## EXERCISE GOAL
Put the lines below, from the first one up to and including the line with "Тумба прикроватная", into a numbered list, leaving out any blank lines.

-------- DATASET

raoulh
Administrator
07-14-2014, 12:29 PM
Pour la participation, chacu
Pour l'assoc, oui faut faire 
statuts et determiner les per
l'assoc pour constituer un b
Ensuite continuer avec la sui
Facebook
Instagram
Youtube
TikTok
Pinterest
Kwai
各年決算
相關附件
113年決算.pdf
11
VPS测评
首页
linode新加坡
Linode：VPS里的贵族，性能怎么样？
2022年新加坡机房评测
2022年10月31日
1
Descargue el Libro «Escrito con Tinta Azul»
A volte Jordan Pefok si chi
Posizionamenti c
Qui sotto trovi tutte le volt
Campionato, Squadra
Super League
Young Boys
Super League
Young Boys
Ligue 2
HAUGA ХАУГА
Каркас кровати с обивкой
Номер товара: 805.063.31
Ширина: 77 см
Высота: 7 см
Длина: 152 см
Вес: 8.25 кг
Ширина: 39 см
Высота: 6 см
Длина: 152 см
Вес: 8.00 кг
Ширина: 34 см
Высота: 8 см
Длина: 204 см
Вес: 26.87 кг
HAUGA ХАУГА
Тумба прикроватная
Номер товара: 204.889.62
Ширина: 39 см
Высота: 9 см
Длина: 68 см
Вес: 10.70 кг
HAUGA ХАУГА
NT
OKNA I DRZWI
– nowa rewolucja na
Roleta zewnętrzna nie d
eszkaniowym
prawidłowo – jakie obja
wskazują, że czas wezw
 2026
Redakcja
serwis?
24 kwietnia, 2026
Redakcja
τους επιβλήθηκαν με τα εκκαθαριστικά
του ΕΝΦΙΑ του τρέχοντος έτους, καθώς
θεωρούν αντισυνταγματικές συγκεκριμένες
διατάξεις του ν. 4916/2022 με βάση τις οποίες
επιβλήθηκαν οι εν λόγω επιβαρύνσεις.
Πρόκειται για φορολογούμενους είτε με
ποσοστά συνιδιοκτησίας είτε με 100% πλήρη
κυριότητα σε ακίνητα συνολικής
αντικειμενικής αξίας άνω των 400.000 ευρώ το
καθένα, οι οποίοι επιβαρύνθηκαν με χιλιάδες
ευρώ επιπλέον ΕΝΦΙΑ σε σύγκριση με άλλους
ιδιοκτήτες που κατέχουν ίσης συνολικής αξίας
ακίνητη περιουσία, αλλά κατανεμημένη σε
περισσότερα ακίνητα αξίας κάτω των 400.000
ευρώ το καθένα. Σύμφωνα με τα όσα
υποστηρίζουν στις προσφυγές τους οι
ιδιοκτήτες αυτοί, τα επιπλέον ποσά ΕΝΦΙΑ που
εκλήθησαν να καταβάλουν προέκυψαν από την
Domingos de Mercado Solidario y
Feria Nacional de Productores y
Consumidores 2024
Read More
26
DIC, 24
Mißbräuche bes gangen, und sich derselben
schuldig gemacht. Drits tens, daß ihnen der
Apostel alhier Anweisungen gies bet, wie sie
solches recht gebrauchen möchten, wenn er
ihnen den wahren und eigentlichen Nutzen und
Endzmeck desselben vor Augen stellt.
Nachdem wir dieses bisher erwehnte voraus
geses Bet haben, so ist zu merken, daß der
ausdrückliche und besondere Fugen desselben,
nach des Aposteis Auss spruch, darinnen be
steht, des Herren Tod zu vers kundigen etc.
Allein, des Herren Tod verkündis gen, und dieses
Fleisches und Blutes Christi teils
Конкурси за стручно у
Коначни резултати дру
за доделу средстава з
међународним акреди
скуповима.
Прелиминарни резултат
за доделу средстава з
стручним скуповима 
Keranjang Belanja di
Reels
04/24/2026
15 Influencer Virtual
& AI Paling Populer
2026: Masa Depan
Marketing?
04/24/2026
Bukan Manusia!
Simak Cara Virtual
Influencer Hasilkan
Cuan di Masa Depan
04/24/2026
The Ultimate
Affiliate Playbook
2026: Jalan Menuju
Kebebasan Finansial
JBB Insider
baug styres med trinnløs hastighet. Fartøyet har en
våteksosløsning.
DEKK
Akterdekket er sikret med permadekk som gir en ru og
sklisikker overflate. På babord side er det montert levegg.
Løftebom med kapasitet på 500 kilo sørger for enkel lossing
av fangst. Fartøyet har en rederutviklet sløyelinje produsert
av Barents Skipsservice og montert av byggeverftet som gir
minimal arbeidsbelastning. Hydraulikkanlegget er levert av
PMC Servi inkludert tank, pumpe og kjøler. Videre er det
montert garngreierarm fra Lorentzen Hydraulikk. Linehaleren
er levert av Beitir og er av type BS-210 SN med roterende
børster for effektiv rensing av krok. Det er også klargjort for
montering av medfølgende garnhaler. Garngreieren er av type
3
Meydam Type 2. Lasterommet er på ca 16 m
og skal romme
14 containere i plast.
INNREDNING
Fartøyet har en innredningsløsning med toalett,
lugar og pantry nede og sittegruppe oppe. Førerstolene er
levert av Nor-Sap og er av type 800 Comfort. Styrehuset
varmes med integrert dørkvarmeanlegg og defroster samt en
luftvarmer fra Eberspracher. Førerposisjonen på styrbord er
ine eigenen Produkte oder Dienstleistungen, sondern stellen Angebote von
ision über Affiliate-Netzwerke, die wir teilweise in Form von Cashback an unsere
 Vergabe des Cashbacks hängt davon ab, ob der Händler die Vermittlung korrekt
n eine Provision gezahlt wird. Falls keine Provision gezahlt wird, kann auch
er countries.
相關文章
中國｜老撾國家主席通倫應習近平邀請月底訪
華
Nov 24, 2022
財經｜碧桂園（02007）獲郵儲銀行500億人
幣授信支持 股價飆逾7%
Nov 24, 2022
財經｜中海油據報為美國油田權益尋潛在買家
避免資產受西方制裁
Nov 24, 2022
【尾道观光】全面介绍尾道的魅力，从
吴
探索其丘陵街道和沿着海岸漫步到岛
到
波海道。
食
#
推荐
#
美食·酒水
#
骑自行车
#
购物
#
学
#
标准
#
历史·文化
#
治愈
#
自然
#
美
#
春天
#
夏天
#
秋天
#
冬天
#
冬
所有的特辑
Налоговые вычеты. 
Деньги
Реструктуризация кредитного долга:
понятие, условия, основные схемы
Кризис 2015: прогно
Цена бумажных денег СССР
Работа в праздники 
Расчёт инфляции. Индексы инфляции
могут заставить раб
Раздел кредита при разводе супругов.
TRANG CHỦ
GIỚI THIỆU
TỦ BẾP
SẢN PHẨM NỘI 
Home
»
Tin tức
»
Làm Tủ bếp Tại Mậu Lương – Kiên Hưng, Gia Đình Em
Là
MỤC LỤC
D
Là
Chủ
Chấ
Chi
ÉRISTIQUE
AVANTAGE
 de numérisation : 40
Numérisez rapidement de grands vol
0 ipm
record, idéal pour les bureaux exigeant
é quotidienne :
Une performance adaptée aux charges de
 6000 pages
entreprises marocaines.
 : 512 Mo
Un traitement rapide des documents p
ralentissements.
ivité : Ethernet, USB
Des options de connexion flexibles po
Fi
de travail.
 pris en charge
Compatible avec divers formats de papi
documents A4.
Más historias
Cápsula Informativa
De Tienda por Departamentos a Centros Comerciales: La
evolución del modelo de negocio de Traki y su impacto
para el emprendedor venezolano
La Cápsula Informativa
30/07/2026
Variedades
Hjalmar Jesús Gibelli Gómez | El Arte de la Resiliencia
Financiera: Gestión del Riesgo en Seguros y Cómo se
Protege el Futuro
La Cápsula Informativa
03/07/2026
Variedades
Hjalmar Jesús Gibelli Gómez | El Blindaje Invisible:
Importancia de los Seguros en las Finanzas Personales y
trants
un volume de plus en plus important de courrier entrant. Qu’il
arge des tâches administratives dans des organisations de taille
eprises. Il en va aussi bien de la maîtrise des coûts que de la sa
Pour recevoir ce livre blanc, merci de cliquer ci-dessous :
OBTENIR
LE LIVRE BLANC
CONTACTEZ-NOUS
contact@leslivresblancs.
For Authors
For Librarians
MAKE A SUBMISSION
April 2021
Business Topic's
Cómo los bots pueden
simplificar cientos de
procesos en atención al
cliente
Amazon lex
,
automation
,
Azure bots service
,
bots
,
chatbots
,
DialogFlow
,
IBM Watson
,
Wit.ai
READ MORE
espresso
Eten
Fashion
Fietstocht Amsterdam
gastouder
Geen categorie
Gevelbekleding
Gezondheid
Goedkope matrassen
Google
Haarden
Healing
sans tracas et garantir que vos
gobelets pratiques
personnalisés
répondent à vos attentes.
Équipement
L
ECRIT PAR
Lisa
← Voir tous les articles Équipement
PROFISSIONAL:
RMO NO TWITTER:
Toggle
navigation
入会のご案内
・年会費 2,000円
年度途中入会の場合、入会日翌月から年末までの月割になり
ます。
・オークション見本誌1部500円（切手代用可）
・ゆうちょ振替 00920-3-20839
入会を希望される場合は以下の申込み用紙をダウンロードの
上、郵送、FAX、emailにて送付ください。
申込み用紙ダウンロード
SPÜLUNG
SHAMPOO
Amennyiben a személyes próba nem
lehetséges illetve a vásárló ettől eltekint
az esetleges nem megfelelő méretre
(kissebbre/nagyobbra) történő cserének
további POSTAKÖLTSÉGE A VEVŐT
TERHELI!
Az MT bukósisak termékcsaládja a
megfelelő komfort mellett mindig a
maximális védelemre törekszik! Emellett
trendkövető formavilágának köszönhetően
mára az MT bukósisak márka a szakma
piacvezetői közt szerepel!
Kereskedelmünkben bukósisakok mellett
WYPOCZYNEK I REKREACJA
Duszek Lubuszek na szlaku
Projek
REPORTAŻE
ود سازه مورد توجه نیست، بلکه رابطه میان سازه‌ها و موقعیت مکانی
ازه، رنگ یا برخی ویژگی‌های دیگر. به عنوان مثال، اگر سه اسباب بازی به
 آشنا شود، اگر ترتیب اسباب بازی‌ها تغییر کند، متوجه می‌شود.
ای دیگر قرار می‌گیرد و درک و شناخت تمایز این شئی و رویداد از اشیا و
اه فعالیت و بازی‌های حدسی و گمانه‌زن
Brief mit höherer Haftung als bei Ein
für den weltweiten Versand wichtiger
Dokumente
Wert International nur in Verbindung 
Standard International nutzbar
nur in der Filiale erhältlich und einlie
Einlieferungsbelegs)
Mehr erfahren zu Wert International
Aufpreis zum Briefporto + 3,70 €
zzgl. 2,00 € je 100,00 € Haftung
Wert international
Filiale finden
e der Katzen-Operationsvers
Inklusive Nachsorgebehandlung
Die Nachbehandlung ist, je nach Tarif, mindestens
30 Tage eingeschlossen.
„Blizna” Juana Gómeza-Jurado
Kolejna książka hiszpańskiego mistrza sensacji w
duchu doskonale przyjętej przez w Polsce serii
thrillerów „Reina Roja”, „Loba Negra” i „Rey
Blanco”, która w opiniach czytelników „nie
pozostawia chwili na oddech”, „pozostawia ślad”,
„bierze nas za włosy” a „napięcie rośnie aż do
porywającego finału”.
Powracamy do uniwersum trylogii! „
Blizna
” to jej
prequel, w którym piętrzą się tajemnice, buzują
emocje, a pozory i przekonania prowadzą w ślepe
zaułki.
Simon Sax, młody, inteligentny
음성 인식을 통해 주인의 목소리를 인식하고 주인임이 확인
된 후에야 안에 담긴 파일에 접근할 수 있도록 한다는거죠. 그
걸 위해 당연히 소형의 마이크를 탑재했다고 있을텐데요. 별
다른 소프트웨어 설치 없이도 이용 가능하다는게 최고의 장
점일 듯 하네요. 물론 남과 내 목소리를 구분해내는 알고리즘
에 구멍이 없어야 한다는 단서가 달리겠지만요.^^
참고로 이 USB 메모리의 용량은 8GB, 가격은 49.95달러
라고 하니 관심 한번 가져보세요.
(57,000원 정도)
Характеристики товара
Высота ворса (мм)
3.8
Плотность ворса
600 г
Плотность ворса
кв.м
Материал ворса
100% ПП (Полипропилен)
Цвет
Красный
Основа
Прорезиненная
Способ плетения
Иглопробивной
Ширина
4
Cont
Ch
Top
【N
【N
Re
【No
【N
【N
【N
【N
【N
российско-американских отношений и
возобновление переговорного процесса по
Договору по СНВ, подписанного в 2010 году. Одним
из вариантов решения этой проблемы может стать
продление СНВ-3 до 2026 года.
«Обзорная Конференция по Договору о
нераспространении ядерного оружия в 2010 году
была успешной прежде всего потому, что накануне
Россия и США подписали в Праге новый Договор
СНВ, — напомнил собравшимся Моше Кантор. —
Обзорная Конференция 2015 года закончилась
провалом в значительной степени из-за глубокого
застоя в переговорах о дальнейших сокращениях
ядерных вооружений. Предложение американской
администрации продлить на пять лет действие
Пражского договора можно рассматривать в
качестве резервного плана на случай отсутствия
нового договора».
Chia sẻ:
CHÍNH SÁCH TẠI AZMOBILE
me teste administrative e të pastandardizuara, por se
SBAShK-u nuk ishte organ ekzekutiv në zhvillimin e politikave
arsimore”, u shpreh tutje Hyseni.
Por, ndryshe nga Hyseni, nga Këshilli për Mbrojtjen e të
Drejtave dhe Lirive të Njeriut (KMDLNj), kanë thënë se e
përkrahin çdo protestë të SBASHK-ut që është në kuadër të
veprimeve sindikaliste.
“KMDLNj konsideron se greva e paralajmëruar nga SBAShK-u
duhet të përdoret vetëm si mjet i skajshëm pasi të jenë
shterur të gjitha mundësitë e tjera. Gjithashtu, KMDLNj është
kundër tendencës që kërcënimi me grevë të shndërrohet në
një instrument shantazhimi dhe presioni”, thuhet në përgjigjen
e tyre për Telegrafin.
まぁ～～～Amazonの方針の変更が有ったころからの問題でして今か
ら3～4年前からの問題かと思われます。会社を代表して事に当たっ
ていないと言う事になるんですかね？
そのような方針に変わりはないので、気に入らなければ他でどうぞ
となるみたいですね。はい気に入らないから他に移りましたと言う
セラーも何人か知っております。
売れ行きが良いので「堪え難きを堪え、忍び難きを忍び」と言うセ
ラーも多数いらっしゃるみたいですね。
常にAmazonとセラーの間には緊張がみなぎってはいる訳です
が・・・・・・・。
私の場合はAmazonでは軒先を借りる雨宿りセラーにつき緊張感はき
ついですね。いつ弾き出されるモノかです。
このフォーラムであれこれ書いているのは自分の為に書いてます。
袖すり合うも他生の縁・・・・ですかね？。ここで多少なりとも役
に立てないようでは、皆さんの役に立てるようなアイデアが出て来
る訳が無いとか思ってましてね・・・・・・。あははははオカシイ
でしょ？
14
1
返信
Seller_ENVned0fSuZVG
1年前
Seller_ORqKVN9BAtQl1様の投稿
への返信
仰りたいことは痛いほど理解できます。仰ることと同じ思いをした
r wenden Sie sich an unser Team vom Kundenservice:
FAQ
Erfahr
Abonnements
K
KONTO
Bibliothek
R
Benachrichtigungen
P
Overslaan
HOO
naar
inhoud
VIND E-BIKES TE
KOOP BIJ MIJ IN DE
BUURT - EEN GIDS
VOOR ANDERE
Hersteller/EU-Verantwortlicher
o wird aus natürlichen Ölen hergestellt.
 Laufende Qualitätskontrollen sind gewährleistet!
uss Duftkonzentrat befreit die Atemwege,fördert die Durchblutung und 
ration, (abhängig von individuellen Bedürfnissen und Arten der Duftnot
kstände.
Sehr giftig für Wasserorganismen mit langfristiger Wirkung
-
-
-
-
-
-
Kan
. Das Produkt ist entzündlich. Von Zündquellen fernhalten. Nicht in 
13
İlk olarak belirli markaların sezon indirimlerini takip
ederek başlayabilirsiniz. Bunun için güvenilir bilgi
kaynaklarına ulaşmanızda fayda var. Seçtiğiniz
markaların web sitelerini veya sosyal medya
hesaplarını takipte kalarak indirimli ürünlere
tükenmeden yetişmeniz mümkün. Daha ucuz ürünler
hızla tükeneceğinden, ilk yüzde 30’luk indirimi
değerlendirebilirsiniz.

----------------

## EXERCISE RESULT
1. raoulh
2. Administrator
3. 07-14-2014, 12:29 PM
4. Pour la participation, chacu
5. Pour l'assoc, oui faut faire 
6. statuts et determiner les per
7. l'assoc pour constituer un b
8. Ensuite continuer avec la sui
9. Facebook
10. Instagram
11. Youtube
12. TikTok
13. Pinterest
14. Kwai
15. 各年決算
16. 相關附件
17. 113年決算.pdf
18. 11
19. VPS测评
20. 首页
21. linode新加坡
22. Linode：VPS里的贵族，性能怎么样？
23. 2022年新加坡机房评测
24. 2022年10月31日
25. 1
26. Descargue el Libro «Escrito con Tinta Azul»
27. A volte Jordan Pefok si chi
28. Posizionamenti c
29. Qui sotto trovi tutte le volt
30. Campionato, Squadra
31. Super League
32. Young Boys
33. Super League
34. Young Boys
35. Ligue 2
36. HAUGA ХАУГА
37. Каркас кровати с обивкой
38. Номер товара: 805.063.31
39. Ширина: 77 см
40. Высота: 7 см
41. Длина: 152 см
42. Вес: 8.25 кг
43. Ширина: 39 см
44. Высота: 6 см
45. Длина: 152 см
46. Вес: 8.00 кг
47. Ширина: 34 см
48. Высота: 8 см
49. Длина: 204 см
50. Вес: 26.87 кг
51. HAUGA ХАУГА
52. Тумба прикроватная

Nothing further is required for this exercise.